▶ [YOUR OBJECTIVE]: Give the number of lines in the following entries that contain the word "street", with nothing added.

▶ [EXERCISE DATA]:
▬▬▬▬▬▬▬▬▬▬

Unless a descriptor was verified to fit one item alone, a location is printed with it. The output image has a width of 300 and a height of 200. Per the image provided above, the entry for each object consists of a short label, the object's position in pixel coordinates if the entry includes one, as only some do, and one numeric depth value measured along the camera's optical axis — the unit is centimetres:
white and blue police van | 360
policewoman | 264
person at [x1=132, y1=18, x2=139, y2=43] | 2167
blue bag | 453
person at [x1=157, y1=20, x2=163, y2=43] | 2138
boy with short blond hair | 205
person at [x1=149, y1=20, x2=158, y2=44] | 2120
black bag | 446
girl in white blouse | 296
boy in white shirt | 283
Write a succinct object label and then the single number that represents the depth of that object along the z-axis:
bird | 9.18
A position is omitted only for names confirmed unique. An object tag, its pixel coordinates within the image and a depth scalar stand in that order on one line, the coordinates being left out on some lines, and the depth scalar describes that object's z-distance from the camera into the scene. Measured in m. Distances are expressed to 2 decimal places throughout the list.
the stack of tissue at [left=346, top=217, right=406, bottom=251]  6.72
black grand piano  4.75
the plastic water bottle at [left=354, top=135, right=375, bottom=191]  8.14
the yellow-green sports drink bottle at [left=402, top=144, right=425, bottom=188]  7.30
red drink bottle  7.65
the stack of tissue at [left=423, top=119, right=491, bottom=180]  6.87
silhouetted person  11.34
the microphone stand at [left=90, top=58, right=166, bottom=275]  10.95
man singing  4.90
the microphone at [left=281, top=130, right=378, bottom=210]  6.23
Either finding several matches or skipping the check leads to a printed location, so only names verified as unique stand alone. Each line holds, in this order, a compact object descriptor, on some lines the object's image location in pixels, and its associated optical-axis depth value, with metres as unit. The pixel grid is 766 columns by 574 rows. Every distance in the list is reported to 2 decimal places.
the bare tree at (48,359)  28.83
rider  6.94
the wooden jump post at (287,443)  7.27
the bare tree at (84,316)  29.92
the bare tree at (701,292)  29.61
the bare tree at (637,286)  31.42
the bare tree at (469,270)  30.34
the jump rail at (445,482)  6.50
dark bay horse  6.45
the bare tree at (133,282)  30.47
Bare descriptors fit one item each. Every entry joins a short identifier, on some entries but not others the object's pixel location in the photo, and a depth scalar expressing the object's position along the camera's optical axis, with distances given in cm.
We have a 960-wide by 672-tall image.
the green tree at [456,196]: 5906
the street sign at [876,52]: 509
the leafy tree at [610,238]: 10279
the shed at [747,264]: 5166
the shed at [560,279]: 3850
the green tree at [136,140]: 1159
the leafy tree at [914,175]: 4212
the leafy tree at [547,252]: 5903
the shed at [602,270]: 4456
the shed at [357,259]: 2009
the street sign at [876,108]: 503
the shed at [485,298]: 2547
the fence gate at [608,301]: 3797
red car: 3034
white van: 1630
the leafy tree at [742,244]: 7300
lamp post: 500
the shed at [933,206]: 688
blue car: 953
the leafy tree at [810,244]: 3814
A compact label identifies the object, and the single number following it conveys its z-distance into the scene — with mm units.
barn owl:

▬▬▬▬▬▬▬▬▬▬

▶ [EXPECTED OUTPUT]: 2